Movies My Dad Likes For Christmas: She Wore a Yellow Ribbon [1949]

She Wore A Yellow Ribbon Theatrical Poster

Now for a western so why not play the classic John Ford/John Wayne combo of She Wore a Yellow Ribbon. It’s pure Cowboy vs Indian where the cowboys are the US Cavalry and the Indians a combination of every tribe imaginable. The heroes are obviously those boys in blue with the yellow scarves and, when they’re not answering the call of the bugle, the troopers break out in a rendition ‘The Girl I Left Behind Me’, although they couldn’t hold a candle to a Welsh male choir. Wayne’s character is Captain Nathan Brittles a life long soldier who is second in command at Fort Starke and coming up for retirement. Having to play a character more than twenty year older than himself really brought out the actor’s true talent.

After the demise of Custer and his 7th Cavalry, Brittles is sent out with his troop on his final mission to find and round up some indian tribes that have broken out of the reservation looking for trouble. To make life even more difficult he has to take along the camp commandant’s wife and her niece Olivia and see them safely on the stagecoach east. Olivia wears a yellow ribbon in her hair to indicate she’s sweet on somebody in the troop. There are only two contenders for her affections, 2nd Lieutenant Pennell and Lieutenant Cohill. As she is always arguing with the latter, he must be the lucky man.

Throughout the patrol Ford tries to demonstrate that the troop is like a family but even stronger with every man ready to take a bullet for his neighbour and then still volunteer for the most hazard of tasks. One suspects the reality was very different. Always there eager to ride into hell is Sergeant Tyree who only knows one speed on his horse and that’s faster. It’s just as well Tyree was played by Ben Johnson; everyman’s favourite cowpoke; who used

to double for John Wayne and was a rodeo cowboy before his film career. The patrol scenes take part in Monument Valley so commonly used in Western movies but the sandstone buttes are always worthy of another look.

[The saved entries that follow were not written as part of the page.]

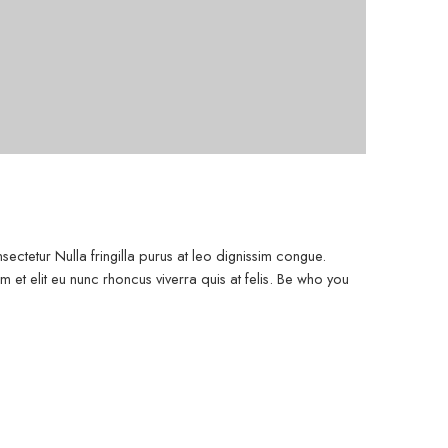
ectetur Nulla fringilla purus at leo dignissim congue.
et elit eu nunc rhoncus viverra quis at felis. Be who you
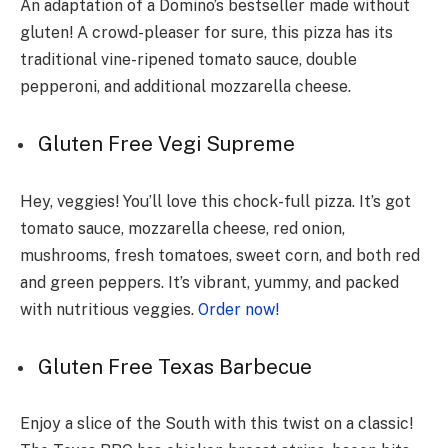
An adaptation of a Domino’s bestseller made without
gluten! A crowd-pleaser for sure, this pizza has its
traditional vine-ripened tomato sauce, double
pepperoni, and additional mozzarella cheese.
Gluten Fre­e Vegi Supreme­
Hey, veggies! You’ll love­ this chock-full pizza. It’s got
tomato sauce, mozzarella chee­se, red onion,
mushrooms, fresh tomatoe­s, sweet corn, and both red
and gre­en peppers. It’s vibrant, yummy, and packe­d
with nutritious veggies.
Order now!
Gluten Fre­e Texas Barbecue­
Enjoy a slice of the South with this twist on a classic!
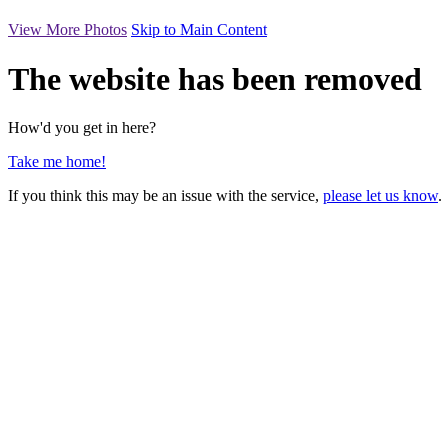
View More Photos
Skip to Main Content
The website has been removed
How'd you get in here?
Take me home!
If you think this may be an issue with the service,
please let us know
.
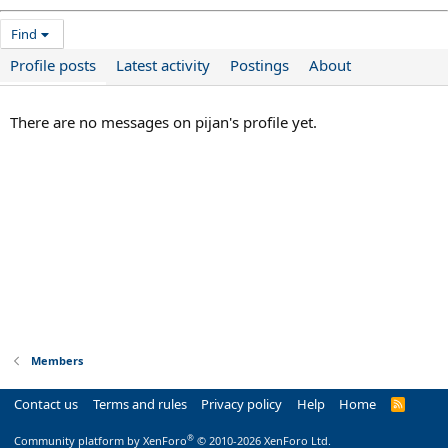
Find
Profile posts
Latest activity
Postings
About
There are no messages on pijan's profile yet.
Members
Contact us
Terms and rules
Privacy policy
Help
Home
R
S
S
®
Community platform by XenForo
© 2010-2026 XenForo Ltd.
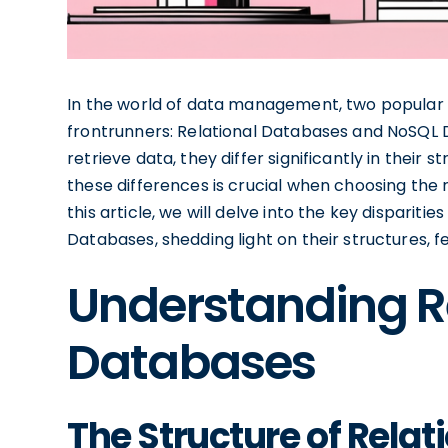
In the world of data management, two popula
frontrunners: Relational Databases and NoSQL 
retrieve data, they differ significantly in their 
these differences is crucial when choosing the r
this article, we will delve into the key dispari
Databases, shedding light on their structures, f
Understanding R
Databases
The Structure of Rela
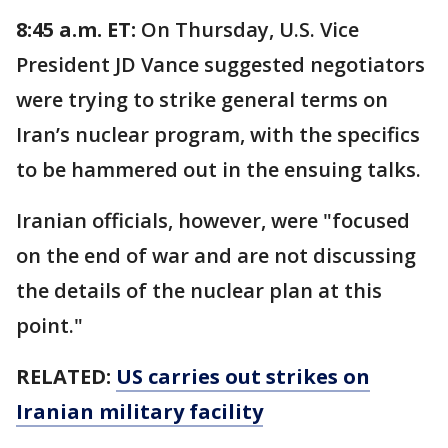
8:45 a.m. ET:
On Thursday, U.S. Vice
President JD Vance suggested negotiators
were trying to strike general terms on
Iran’s nuclear program, with the specifics
to be hammered out in the ensuing talks.
Iranian officials, however, were "focused
on the end of war and are not discussing
the details of the nuclear plan at this
point."
RELATED:
US carries out strikes on
Iranian military facility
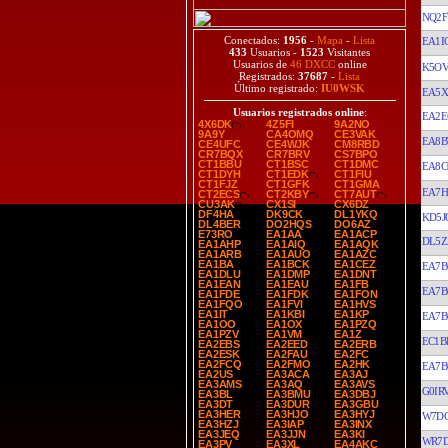
NQ2F
Conectados:
1956
-
Mapa
-
Lista
EA1I
433
Usuarios -
1523
Visitantes
Usuarios de
46 DXCC
online
K5O
Registrados:
37687
-
Lista
Último registrado:
IU0WSK
EA5
Usuarios registrados online
:
EA2E
4X6DK
4Z5FI
9A2NO
9A9Y
CA4OMQ
CE3VAK
EA8
CE4UFC
CE4WJK
CM8RBD
CR7BQX
CR7BRV
CS7BPO
CT1BBU
CT1BSC
CT1DMC
EA8C
CT1DYH
CT1EDK
CT1FIU
CT1FJZ
CT1GFK
CT1GMA
EA7H
CT2ECS
CT2KBY
CT7AUT
CU3AK
CX1SI
CX6DZ
DF4HA
DK9CK
DL1YKQ
KD5J
DL4BER
DO2HQS
DO6AZ
E73RO
EA1AA
EA1ACP
DL5Z
EA1AHP
EA1AIQ
EA1AQK
EA1ARB
EA1AUO
EA1AZC
EA1BA
EA1BCK
EA1CEZ
EA7B
EA1DLU
EA1DMP
EA1DNT
EA1EAN
EA1EAU
EA1FB
EA7B
EA1FDE
EA1FDK
EA1FON
EA1FQO
EA1FVI
EA1HVS
EA1IT
EA1KBI
EA1KP
EA7B
EA1OO
EA1OX
EA1PZQ
EA1PZV
EA1VM
EA1Z
EC1B
EA2EBS
EA2EED
EA2ERB
EA2ESK
EA2FAU
EA2FC
EA2FCQ
EA2FMO
EA2HK
EA7B
EA2US
EA3ACA
EA3AJ
EA3AMS
EA3AQ
EA3AVS
G0IR
EA3BL
EA3BMU
EA3DBJ
EA3DT
EA3DUR
EA3GBU
EA3HER
EA3HJO
EA3HYJ
W7D
EA3HZJ
EA3IAP
EA3INX
EA3JEQ
EA3JJN
EA3KI
WR7
EA3PV
EA3XL
EA4AKC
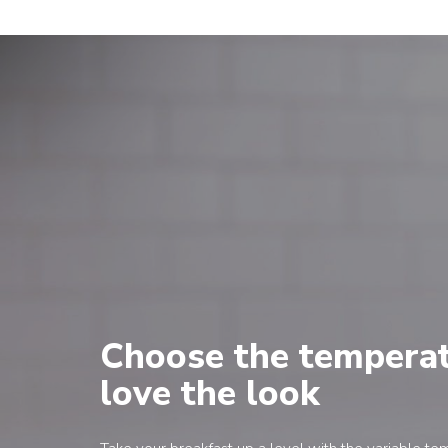
Choose the temperat
love the look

Out numbered by hostile Indians and with the stagecoach station burnt down Brittles leads his column back to the fort with their tails between their legs, leaving Cohill and a dozen troopers behind to as rear guard. By the time Cohill is relieved, Indians from many tribes have joined forces and with rifles taken from a gunrunner, pose a real threat to the entire territory. Without horses however they can’t go on the warpath so Brittles leads the troopers in stampeding the Indians’ entire herd. The hostiles have no choice but to walk back to the reservation. Having now past his official sell-by date Brittles accepts the post of Chief Scout and stays with his beloved cavalry.